All this talk brings him to stress his own Northern roots, and like Jay-Z singing "Wonderwall" at Glastonbury he comes over a bit Liam Gallagher. "I was from Manchester and I went to Leeds University," he says, stressing the unusualness of his background for a 1968 BBC trainee. He is indeed a Mancunian, though one that moved to Park Lane, Mayfair, as a child, before boarding at the elite King's School in Cambridgeshire, then heading off to the Sorborne in Paris, Grenoble University and, finally, reading law at Leeds. Though Yentob is able to move comfortably from high art (the French sculptor Louise Bourgeois was a recent subject) to popular culture (another Imagine show will examine the success of the video game Grand Theft Auto and the Scottish expertise in the games industry), he is essentially a serious programme maker. So his three-part special Imagine: The Story of the Guitar is neither a trite gallery of celebrity power-chording nor a Spinal Tap-style bore-fest of musos musing about their instrument's capacity to "sustain" a note.
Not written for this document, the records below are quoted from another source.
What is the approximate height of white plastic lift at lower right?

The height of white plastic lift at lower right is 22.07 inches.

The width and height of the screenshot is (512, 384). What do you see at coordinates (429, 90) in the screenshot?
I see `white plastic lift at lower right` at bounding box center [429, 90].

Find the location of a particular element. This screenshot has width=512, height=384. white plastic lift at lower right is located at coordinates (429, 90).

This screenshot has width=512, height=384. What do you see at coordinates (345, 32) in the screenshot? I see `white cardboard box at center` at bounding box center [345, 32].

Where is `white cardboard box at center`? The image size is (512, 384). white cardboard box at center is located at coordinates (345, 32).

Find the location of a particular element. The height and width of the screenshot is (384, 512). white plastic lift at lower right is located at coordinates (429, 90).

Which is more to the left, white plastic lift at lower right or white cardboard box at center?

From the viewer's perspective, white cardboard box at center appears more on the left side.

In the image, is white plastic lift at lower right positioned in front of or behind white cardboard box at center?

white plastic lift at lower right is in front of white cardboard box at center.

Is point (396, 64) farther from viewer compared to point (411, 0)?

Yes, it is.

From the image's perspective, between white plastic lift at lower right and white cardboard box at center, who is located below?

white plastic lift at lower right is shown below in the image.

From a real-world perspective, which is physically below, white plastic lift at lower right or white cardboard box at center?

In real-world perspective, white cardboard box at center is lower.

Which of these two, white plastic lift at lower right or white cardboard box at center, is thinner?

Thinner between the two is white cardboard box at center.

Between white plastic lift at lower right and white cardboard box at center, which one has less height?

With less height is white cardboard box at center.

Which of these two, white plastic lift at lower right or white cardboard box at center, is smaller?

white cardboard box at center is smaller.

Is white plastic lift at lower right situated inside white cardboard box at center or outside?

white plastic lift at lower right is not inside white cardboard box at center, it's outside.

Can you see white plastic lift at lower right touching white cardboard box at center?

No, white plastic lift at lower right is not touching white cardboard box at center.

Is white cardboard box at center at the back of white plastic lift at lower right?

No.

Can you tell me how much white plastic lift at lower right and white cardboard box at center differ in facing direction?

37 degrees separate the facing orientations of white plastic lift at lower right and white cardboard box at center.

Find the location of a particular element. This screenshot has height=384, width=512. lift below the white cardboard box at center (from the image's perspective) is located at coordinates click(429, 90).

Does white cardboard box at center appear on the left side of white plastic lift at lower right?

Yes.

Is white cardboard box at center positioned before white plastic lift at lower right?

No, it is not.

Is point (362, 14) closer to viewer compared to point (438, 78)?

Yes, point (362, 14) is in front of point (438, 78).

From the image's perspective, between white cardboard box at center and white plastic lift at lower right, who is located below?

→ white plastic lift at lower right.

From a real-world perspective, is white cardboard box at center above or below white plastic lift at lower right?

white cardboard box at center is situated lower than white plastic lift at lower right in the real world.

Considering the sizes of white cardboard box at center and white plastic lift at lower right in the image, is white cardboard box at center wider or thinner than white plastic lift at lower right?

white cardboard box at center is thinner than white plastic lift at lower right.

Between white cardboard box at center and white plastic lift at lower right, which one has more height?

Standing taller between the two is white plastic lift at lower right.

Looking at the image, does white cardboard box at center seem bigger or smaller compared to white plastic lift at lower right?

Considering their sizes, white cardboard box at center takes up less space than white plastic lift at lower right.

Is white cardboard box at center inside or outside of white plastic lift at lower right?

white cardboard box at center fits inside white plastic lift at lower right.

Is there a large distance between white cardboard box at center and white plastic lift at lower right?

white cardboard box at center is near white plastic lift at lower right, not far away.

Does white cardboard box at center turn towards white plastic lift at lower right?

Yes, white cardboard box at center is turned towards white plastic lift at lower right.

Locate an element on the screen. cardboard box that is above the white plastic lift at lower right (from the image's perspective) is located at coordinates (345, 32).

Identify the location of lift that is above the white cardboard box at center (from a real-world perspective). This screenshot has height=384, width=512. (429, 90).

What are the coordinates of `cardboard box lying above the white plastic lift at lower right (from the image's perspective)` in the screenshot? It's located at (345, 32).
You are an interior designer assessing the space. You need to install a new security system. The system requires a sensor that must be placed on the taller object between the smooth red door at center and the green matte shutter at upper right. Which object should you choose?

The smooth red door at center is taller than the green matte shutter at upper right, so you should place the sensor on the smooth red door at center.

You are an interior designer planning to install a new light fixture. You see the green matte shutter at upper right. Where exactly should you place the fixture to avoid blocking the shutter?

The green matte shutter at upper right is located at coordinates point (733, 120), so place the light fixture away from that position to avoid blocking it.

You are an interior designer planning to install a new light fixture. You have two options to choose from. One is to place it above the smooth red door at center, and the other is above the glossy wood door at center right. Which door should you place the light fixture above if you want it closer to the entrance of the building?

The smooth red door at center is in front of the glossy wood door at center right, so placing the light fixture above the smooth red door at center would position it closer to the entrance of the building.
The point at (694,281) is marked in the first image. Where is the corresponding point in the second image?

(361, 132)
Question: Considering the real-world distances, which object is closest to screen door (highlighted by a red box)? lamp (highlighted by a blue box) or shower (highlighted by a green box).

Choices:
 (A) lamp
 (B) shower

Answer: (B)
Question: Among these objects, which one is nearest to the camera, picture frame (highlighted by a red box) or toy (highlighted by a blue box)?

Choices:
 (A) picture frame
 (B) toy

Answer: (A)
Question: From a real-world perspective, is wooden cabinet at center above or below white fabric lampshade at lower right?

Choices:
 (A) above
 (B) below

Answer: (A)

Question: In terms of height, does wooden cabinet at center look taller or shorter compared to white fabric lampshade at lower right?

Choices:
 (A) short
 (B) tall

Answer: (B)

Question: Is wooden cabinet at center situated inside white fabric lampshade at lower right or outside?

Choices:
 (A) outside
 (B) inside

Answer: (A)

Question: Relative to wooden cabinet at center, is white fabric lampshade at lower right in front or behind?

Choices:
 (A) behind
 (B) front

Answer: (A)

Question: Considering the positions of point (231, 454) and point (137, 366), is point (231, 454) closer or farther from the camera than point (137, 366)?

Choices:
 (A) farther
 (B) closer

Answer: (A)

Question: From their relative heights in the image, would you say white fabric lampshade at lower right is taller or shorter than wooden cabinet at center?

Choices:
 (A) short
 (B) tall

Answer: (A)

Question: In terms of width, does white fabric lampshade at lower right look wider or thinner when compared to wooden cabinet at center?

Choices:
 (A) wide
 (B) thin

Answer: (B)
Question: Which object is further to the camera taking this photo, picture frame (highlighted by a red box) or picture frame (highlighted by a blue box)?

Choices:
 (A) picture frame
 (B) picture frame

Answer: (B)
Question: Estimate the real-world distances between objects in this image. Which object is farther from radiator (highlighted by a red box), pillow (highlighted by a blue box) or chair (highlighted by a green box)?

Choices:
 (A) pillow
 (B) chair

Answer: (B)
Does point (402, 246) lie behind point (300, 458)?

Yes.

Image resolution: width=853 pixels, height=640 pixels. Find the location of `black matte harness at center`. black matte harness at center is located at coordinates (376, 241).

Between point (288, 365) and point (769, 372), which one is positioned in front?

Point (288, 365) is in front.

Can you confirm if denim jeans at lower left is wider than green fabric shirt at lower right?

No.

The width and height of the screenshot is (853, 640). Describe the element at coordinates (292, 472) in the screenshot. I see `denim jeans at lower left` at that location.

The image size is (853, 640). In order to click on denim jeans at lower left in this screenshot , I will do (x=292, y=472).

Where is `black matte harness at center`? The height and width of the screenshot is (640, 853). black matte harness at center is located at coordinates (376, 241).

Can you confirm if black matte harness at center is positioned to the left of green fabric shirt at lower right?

Instead, he has unravelled the fascinating history of this great symbol of rock'n'roll, with its Moorish origins and its journey across America and, eventually, into the culture of these islands.
In one delightful sequence, he interviews the celebrated guitarist Bert Weedon (from whose books The Beatles learned to play) and hears that the guitar was such an exotic object in Forties London that none of Weedon's friends knew what it was.
Yentob has to hurry off to his French dinner, and thence to "Damien's sale" (that's Hirst this time, not "Damon" as in Albarn) because the artist is raising money for the disadvantaged children's charity, Kid's Company, of which the BBC man is also chairman.
He's chuffed with his guitar programmes is "Botney" (his name spelled backwards) and plans to continue with such ambitious projects. "I don't think there's any point in the BBC if programmes like that are not made," he says, before calling up his driver.